1995–1997: The US nominal GDP during this period has steady growth, but the Fed has to raise interest rates to slow down inflation. The country is relatively stable under Clinton, and in 1996, he introduces another reform, modifying the Temporary Assistance for Needy Families Act with an addendum called the Personal Responsibility and Work Opportunity Reconciliation Act. This addition states that recipients of the program must get a job within two years of receiving assistance and that they can receive payments for a maximum of five years. The new program builds on Reagan’s conviction that welfare creates a cycle of poverty, and that the government should provide jobs instead of money to families in need.

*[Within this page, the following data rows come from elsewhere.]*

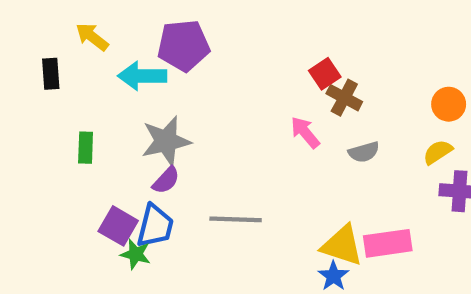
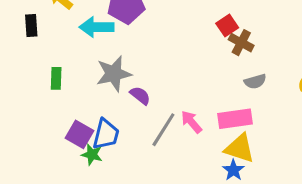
pink arrow: (305, 132) -> (191, 122), moved
purple semicircle: (166, 180) -> (140, 95), moved, turned -95
gray line: (236, 219) -> (163, 130), turned -60
pink rectangle: (388, 243) -> (235, 119), moved

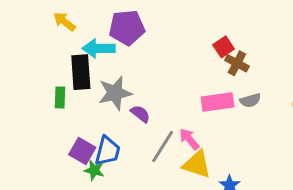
black rectangle: (31, 25) -> (81, 72), moved, size x1.6
pink rectangle: (235, 119) -> (218, 102), moved
yellow triangle: (240, 148) -> (197, 164), moved

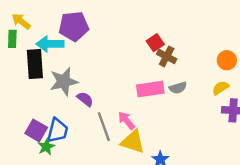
green rectangle: (60, 97) -> (12, 39), moved
gray line: (163, 147) -> (104, 127), turned -52
green star: (94, 170) -> (46, 147), turned 30

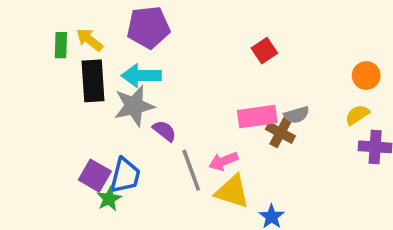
yellow arrow: (21, 21) -> (89, 40), moved
cyan arrow: (50, 44) -> (141, 76), moved
brown cross: (167, 56) -> (280, 133), moved
pink arrow: (126, 120) -> (223, 161), turned -72

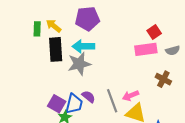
gray semicircle: (297, 115) -> (173, 50), moved
pink rectangle: (257, 117) -> (146, 49), moved
purple semicircle: (164, 131) -> (88, 97), moved

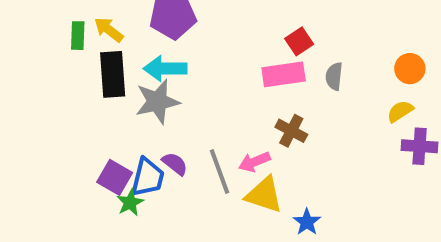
gray semicircle: (173, 50) -> (334, 76), turned 112
brown cross: (163, 79) -> (291, 131), moved

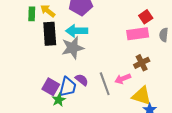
brown cross: (291, 131) -> (142, 63), turned 35
yellow triangle: (264, 195) -> (142, 96), moved

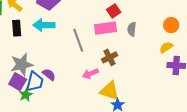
black rectangle: (50, 34) -> (17, 28), size x0.7
gray star: (73, 48) -> (22, 64), moved
gray line: (105, 84) -> (78, 40), moved

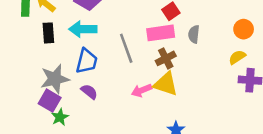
brown cross: (110, 57) -> (166, 58), moved
blue trapezoid: (35, 82) -> (87, 61), moved
yellow triangle: (110, 91) -> (166, 84), moved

1998–1999: The US GDP by year is still steady at this point, but a crisis threatens to cause an imbalance when a hedge fund called Long-Term Capital Management almost goes bankrupt. Due to risky trade practices, this massive hedge fund loses almost all of its investors when its highly leveraged interests begin to fall apart. Since LTCM is a prominent hedge fund with a huge number of investors, the Federal Reserve steps in to prevent complete failure. The Fed spends $3.5 billion in return for 90% ownership of the fund.
In 1999, 1933’s Glass-Steagall Act repealed. It is meant to consolidate commercial and investment banks through financial holdings, but few banks take advantage of it because they don’t want additional supervision from the Fed. Banks that do, become “too big to fail.”